RECORDS SUPPLIED =>
= = = =
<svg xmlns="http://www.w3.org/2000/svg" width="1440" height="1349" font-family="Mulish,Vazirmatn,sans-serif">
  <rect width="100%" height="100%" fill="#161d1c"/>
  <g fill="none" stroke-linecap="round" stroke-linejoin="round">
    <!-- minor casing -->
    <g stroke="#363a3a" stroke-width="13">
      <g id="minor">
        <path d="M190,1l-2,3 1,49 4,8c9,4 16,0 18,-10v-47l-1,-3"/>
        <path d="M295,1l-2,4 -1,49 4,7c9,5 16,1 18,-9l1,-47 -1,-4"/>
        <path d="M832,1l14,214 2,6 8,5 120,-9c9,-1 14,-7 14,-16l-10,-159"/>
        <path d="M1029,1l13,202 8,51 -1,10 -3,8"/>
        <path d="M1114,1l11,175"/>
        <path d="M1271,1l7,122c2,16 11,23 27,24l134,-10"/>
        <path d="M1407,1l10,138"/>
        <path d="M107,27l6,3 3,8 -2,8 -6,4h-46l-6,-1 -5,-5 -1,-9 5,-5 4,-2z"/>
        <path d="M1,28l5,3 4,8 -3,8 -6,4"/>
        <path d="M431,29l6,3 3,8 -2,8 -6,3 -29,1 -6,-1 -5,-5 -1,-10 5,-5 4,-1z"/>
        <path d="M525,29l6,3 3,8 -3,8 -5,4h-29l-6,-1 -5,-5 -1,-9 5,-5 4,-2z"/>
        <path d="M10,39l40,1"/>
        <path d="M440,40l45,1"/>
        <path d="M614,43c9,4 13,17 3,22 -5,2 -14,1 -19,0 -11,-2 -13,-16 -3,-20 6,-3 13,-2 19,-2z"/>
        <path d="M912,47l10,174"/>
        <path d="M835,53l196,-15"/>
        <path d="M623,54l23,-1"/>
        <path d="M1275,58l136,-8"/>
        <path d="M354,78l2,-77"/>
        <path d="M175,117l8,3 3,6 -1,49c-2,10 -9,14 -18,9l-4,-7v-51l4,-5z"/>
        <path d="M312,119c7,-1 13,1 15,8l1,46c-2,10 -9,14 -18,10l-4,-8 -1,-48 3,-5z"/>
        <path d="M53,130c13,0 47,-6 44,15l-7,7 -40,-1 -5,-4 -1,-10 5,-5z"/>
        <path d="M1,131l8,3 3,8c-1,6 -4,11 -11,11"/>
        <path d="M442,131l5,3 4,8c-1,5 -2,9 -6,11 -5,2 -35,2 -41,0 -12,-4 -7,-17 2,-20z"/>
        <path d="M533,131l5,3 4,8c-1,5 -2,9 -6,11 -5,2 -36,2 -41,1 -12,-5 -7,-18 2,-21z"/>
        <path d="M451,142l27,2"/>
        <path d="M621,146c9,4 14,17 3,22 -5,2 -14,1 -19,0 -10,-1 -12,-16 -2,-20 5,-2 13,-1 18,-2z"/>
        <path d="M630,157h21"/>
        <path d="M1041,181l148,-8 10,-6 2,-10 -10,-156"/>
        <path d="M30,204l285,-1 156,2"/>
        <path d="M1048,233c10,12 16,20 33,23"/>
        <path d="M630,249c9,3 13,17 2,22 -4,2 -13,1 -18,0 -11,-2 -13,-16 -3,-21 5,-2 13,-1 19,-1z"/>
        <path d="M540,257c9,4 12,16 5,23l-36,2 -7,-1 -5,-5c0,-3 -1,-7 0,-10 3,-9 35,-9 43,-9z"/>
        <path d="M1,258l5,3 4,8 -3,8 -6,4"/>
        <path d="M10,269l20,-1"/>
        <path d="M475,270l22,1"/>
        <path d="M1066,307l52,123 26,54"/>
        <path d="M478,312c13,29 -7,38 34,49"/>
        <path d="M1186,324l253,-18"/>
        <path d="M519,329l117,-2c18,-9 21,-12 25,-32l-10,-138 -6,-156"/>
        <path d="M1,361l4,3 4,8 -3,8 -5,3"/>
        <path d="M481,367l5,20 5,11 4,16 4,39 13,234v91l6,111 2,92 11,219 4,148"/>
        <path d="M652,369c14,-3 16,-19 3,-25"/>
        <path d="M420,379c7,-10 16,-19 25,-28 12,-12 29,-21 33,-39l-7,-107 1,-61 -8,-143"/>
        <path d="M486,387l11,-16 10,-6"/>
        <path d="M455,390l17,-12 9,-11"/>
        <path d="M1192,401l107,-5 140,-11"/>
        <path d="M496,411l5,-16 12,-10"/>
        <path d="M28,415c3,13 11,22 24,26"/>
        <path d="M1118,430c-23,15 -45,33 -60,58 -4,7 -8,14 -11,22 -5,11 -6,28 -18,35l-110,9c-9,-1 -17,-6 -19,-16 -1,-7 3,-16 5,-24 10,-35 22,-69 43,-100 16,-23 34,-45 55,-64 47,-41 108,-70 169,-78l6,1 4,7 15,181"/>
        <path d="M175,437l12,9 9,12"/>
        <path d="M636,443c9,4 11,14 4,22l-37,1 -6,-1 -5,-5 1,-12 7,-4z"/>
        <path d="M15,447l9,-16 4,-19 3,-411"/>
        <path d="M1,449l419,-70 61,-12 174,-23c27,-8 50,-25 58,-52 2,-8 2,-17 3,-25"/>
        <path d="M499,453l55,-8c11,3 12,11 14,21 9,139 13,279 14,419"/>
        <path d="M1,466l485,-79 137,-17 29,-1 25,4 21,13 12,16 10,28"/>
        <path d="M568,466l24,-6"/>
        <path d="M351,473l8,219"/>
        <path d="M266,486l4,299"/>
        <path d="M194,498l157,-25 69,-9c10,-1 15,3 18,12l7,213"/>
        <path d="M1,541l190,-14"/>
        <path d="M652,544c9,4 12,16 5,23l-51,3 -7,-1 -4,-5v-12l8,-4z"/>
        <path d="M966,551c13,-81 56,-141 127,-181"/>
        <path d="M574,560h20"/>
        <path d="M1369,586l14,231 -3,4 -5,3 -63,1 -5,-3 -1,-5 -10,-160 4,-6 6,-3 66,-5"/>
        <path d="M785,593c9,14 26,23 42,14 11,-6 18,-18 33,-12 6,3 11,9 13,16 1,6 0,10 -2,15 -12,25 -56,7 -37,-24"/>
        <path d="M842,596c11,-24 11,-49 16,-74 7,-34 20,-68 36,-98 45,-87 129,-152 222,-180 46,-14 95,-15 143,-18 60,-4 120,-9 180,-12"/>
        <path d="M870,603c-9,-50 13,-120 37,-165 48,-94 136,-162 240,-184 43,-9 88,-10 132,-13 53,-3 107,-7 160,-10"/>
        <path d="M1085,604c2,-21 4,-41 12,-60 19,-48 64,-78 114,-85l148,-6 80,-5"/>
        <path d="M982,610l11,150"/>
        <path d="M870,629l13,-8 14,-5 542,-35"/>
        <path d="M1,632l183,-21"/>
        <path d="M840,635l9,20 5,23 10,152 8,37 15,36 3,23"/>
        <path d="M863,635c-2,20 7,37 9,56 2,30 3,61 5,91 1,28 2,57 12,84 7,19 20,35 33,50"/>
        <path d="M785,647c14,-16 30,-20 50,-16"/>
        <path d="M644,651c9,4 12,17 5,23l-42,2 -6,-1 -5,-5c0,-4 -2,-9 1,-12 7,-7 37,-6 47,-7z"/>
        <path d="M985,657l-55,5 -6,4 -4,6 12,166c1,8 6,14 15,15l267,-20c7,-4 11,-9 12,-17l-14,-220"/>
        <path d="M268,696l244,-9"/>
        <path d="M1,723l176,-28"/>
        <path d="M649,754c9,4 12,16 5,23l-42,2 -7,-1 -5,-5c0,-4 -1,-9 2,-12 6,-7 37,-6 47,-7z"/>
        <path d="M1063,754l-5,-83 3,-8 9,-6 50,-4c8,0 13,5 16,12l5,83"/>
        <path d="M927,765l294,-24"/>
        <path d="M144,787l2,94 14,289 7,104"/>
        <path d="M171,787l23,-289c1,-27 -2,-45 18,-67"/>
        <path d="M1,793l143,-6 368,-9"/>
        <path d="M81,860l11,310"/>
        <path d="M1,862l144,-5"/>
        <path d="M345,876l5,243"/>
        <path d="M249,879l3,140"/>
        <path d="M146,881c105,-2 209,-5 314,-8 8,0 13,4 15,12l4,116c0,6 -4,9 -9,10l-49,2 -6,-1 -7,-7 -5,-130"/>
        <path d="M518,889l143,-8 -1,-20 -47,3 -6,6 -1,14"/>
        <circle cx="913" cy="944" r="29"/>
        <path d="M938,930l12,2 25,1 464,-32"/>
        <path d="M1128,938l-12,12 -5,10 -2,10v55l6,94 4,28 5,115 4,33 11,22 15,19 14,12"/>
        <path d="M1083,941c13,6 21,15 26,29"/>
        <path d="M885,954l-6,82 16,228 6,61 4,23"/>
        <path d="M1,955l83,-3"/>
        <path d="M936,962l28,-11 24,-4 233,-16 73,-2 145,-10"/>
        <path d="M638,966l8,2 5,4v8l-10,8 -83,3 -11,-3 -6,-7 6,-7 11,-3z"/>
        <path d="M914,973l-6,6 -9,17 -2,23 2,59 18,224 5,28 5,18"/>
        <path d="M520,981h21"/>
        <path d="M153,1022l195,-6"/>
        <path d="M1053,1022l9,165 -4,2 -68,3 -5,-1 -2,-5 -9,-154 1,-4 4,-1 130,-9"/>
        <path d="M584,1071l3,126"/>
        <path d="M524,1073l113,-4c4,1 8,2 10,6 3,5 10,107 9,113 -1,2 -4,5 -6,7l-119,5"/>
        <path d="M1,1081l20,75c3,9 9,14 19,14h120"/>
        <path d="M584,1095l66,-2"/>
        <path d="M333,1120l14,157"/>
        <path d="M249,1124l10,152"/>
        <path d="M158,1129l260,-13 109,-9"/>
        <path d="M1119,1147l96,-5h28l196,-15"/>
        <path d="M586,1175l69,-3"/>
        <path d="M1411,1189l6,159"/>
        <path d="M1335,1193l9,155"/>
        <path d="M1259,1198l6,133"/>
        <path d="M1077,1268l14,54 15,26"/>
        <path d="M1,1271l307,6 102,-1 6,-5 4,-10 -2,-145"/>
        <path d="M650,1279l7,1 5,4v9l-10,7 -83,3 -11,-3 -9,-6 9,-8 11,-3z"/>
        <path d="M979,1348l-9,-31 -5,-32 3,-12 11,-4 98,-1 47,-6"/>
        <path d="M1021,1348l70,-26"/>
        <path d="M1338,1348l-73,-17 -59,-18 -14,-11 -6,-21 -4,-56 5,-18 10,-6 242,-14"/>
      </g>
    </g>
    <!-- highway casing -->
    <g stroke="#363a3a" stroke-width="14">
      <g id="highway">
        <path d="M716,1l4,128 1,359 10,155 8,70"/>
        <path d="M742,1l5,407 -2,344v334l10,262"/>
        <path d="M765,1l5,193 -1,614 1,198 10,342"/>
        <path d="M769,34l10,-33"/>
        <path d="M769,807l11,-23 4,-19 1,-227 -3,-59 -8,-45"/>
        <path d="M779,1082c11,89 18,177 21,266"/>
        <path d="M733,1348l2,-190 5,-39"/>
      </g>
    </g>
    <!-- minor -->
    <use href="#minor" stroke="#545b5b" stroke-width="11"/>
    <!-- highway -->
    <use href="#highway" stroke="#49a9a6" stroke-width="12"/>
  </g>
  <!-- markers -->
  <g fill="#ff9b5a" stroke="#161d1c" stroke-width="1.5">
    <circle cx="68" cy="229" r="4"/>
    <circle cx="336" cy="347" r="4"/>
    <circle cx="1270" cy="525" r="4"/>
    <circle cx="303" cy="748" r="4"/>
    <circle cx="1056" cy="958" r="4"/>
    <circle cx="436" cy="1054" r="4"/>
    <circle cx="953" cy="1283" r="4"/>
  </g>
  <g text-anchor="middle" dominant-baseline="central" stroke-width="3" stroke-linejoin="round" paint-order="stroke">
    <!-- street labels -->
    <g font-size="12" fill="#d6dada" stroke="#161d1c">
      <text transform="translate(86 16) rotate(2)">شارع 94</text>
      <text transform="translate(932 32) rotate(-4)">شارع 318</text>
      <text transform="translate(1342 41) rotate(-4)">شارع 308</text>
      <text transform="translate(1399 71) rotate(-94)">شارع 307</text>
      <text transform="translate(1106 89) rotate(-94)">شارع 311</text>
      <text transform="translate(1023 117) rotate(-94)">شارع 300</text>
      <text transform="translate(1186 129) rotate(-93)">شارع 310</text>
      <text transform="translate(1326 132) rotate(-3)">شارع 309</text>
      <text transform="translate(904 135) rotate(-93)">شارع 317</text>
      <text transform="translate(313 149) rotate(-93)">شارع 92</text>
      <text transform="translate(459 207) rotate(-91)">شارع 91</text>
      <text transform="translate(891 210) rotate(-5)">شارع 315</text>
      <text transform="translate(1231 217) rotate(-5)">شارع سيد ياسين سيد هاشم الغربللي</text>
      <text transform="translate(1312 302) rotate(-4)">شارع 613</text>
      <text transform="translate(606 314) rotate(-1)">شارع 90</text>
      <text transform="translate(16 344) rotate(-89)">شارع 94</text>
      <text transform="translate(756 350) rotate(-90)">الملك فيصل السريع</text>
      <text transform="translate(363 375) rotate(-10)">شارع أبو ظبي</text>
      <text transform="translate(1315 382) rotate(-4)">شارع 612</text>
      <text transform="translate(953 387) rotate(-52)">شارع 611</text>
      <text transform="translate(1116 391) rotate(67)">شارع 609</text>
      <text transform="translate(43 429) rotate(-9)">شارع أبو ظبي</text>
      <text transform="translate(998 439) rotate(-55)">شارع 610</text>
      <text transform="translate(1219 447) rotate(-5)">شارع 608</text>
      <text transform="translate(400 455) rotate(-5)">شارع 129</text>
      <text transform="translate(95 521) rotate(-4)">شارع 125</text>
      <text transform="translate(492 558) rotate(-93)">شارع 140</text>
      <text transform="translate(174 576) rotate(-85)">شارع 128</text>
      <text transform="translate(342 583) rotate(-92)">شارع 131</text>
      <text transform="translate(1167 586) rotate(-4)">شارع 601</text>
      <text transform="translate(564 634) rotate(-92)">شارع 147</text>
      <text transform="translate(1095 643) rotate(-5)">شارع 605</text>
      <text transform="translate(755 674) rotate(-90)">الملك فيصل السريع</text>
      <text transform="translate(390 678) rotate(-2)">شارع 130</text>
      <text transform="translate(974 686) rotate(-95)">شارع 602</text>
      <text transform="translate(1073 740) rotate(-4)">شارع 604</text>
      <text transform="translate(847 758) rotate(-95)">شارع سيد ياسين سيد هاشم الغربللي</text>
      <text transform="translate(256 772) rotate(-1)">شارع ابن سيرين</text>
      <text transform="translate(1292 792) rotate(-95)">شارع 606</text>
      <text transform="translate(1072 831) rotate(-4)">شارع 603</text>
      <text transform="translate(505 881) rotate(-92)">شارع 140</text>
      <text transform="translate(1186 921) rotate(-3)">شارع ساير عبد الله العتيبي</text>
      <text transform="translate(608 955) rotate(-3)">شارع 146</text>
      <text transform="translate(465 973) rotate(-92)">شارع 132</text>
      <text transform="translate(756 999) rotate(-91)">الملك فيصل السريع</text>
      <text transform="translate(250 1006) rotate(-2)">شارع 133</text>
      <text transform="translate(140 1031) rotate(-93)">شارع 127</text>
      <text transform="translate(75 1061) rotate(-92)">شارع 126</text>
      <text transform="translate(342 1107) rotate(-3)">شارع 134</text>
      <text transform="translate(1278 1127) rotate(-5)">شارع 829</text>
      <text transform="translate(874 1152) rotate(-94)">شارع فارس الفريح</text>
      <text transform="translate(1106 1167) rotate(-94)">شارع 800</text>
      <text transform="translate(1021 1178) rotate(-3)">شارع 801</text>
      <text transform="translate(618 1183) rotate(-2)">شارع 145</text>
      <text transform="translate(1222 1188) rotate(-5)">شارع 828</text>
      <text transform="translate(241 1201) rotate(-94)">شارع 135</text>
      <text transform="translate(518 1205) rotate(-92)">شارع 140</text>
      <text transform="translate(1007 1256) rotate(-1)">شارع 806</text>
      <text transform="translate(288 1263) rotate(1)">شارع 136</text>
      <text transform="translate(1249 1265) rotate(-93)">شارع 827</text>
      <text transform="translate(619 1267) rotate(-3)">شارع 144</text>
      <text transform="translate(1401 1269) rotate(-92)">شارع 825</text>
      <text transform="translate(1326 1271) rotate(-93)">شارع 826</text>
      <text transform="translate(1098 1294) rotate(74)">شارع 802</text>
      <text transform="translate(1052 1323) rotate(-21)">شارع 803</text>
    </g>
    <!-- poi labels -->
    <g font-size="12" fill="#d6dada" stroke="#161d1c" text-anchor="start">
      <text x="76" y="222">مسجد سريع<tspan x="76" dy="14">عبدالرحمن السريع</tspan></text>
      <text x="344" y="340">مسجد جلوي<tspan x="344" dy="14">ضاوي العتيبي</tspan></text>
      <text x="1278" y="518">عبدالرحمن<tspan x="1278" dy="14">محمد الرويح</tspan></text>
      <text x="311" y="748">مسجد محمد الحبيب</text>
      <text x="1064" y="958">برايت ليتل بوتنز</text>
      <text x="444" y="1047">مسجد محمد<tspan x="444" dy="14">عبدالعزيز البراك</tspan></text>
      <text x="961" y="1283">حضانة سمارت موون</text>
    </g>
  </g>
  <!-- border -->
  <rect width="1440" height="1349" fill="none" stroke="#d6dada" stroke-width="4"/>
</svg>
= = = =
AIM OF THE TASK => Each line holding the word "anchor" must be copied from the data.

EXERCISE RESPONSE =>
  <g text-anchor="middle" dominant-baseline="central" stroke-width="3" stroke-linejoin="round" paint-order="stroke">
    <g font-size="12" fill="#d6dada" stroke="#161d1c" text-anchor="start">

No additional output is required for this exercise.